For three decades, the icon remained in the house chapel in the village of Urlya (about 8 versts from Pochaev).  Then it began to emit a mystical radiance at night, a radiance like unto the pillar of fire in which 300 years earlier, the Most-holy One herself had appeared there.  Philipp Kozinsky, who was the brother of the lady of the house and who had been blind from birth, regained his sight before that Icon. The Goisky family interpreted the miracle as a Queen of Heaven’s expression of her intention to abide in the restored Pochaev Monastery, to which they gave the Icon, along with generous gifts.

After Anna’s death in 1644, all of the surrounding lands were inherited by one of her kinsmen who hated Orthodoxy, and who robbed the Monastery and seized the Icon.  However, he and his wife were immediately visited with a brutal sickness from which they recovered only after they had returned the Miraculous Icon to the Monastery.

Since that time the Miraculous Icon has been housed in a frame in the shape of a radiant star, in the third row of the Dormition Cathedral iconostasis. On special occasions, it is lowered down from its place so that pilgrims might venerate it.  The "Pochaev" Icon has gained renown for a host of miracles. 

The "Pochaev" Icon is of the type known as the Eleoussa Icon.  The Pre-eternal Infant sits on her rightПочаевская икона Божией Матери arm.  In her left is a cloth partially covering the Son of God. Usually, on copies of the Miraculous Icon, the Footprint of the Theotokos is also depicted below her image.

Through the intercession of the Most-holy One, the Monastery remained faithful to Orthodox even under Polish-Lithuanian rule, resolutely opposing the Uniate assaults upon the area.

The Theotokos also manifested her marvelous help during the siege of the Monastery by the Turks in the year 1675, when the Hagarites completely surrounded the Monastery’s wooden structures and threatened to put them to the torch.  The Monks appealed to the Image of our Sovereign Lady with prayers that she intercedes.

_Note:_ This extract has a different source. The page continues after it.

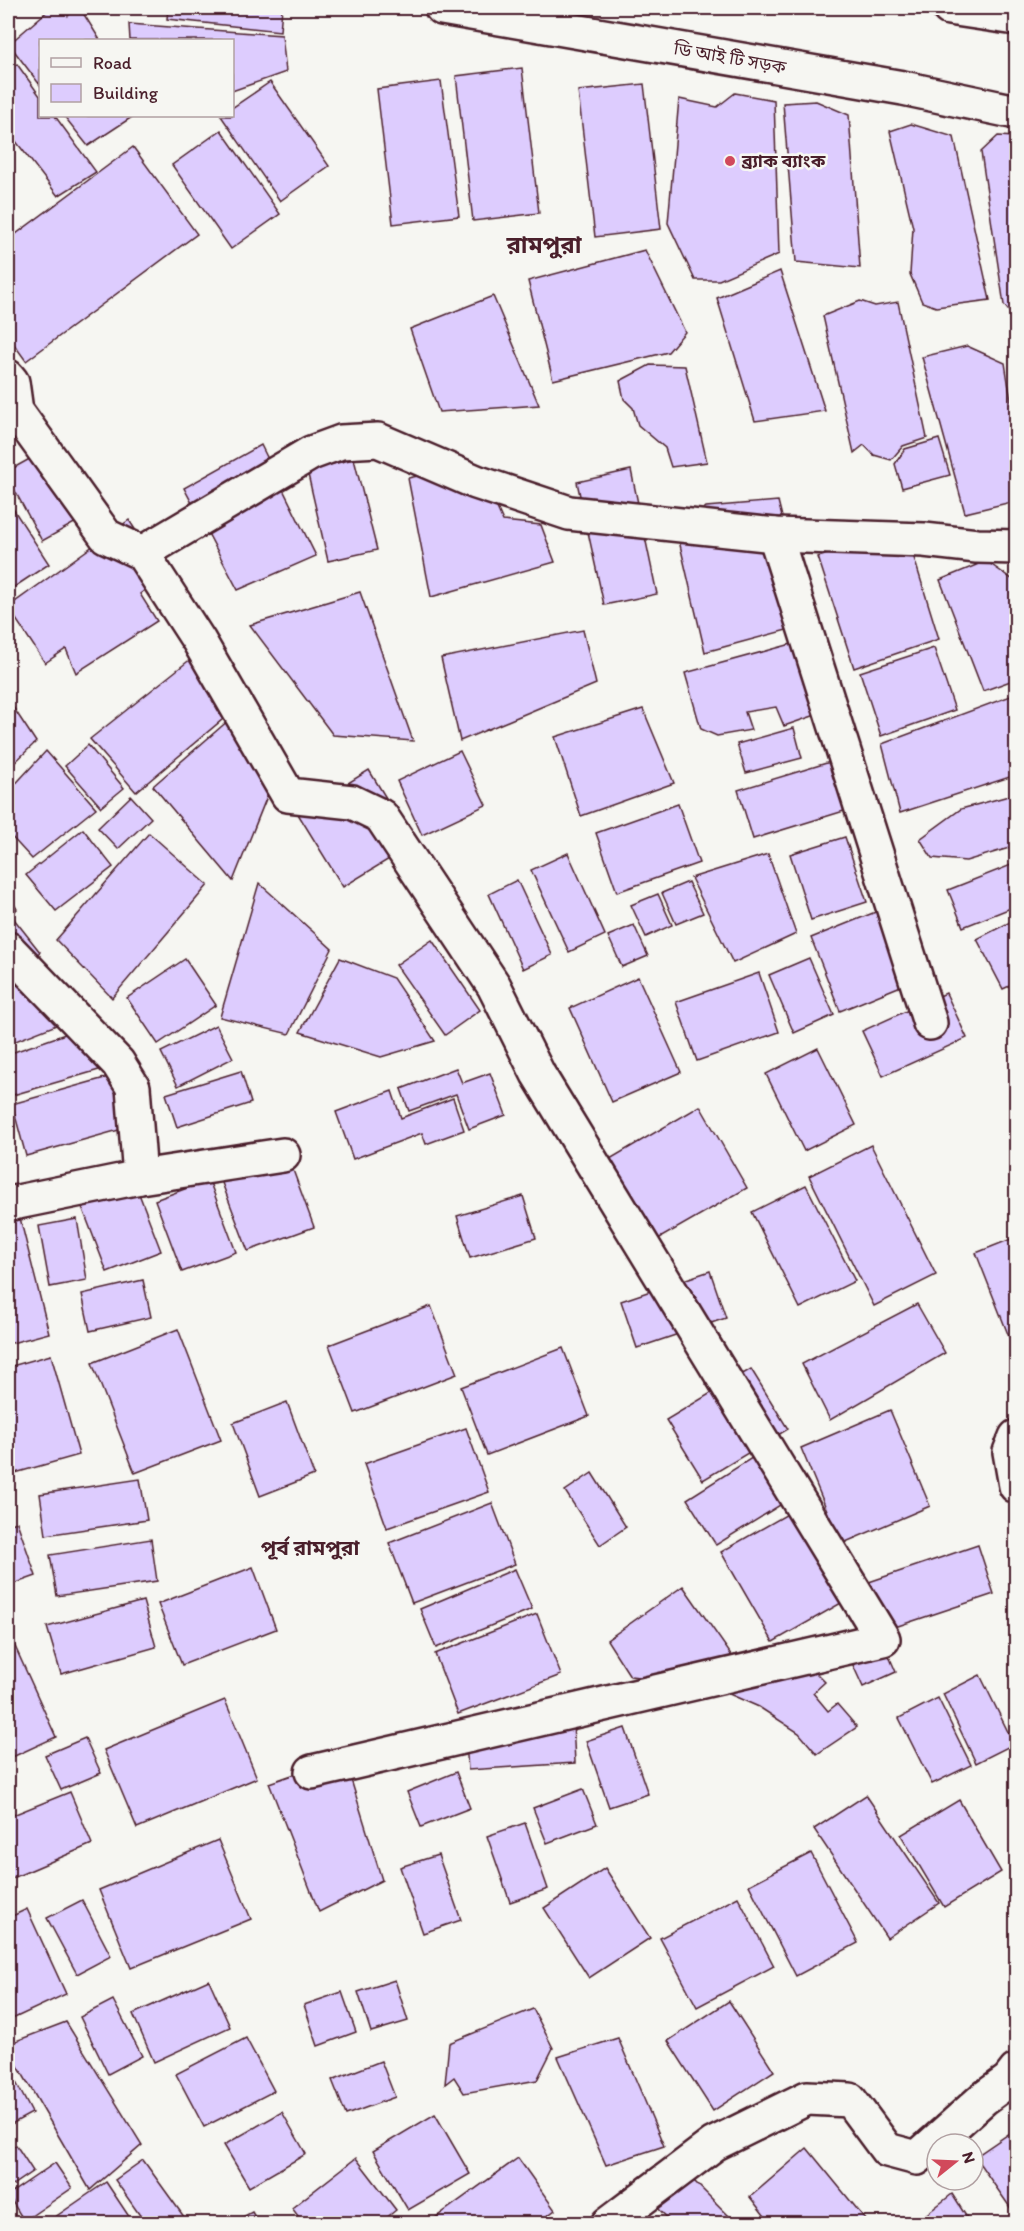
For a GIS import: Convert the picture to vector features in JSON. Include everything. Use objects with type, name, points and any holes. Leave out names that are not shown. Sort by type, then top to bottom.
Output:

Then the Turks witnessed an awesome sight in the sky above the Cathedral: The Most-pure One hovered above her Monastery in radiant splendor, surrounded by the Angelic Hosts armed with flaming swords, and extending her Omophorion over the Monastery.  Next to the Sovereign Lady stood Venerable St. Job, the recently deceased (+ 1651) Abbot of Pochaev, who prayed along with his earthly brethren for her assistance.

Blinded by the heavenly apparition, the Hagarites turned on one another, and fled from the site which had so terrified them.

Despite its firm resolve to remain Orthodox, in 1713 the Pochaev Monastery was forcibly turned over to the Uniates, and remained under them until the Polish rebellion of 1831.  Returned to the bosom of Orthodoxy, in 1833 the Monastery was granted the great honor of being called a Lavra, and ranked as “fourth among the Lavras in Russia” (along with the Kiev Caves, Holy Trinity-St. Sergius, and Alexander Nevsky Lavras).

In Moscow, there is a greatly venerated "Pochaev" Icon in the Lefortovo Church of Sts. Peter and Paul. This church was never closed down, and here the Icon was brought at the height of atheist persecutions of the 1930s.